— START Data shown —

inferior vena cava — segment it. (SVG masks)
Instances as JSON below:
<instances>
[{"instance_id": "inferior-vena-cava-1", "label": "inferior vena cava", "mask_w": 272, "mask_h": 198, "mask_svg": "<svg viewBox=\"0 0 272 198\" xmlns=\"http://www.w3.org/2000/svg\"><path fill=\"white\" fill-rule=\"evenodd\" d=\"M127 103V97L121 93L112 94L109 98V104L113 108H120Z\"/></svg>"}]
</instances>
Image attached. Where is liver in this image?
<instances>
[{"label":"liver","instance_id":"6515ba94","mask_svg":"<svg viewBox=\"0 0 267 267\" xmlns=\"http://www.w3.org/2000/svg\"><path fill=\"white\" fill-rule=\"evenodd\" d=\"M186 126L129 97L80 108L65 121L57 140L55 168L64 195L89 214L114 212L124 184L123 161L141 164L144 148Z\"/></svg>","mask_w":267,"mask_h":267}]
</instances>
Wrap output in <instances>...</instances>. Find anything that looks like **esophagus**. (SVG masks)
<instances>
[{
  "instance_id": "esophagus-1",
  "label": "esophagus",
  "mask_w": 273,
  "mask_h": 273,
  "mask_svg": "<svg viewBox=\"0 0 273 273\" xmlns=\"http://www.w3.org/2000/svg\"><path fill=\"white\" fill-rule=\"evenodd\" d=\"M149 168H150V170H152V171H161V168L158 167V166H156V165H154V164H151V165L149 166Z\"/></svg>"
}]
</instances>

— END Data shown —
— START Data shown —

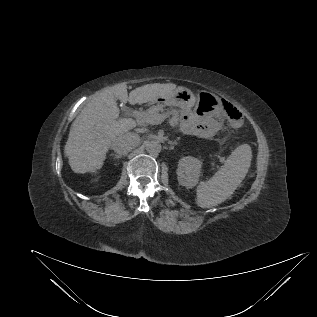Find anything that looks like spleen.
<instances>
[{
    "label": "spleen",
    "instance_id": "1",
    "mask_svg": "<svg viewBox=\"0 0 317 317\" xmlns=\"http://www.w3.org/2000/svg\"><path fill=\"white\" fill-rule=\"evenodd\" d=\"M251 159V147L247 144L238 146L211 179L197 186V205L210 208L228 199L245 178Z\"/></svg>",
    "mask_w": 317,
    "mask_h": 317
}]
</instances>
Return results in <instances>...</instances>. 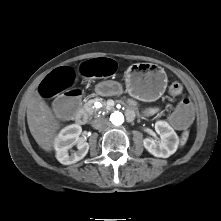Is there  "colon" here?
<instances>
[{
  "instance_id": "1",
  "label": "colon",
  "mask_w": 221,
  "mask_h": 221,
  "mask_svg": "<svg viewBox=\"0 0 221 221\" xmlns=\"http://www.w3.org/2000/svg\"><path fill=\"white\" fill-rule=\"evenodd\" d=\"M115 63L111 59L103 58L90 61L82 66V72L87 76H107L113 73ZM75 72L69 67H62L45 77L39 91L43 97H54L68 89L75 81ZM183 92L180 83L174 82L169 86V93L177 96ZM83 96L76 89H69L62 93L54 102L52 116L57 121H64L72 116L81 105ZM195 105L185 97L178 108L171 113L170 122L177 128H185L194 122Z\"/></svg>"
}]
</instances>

— END Data shown —
— START Data shown —

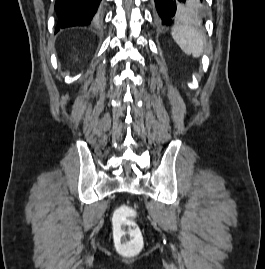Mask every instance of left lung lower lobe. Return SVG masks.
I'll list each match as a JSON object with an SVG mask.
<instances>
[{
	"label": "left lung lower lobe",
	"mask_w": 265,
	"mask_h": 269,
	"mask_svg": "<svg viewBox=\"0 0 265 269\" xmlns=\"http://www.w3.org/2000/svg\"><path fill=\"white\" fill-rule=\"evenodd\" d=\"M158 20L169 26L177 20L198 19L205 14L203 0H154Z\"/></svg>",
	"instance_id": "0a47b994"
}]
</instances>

— END Data shown —

Brief: From the data above, extract each line that contains the string "liver".

Problem solution:
Image attached. Where is liver in this image?
[{"label":"liver","instance_id":"6515ba94","mask_svg":"<svg viewBox=\"0 0 267 267\" xmlns=\"http://www.w3.org/2000/svg\"><path fill=\"white\" fill-rule=\"evenodd\" d=\"M186 126L129 97L80 108L65 121L57 140L55 168L64 195L89 214L114 212L124 184L123 161L141 164L144 148Z\"/></svg>","mask_w":267,"mask_h":267}]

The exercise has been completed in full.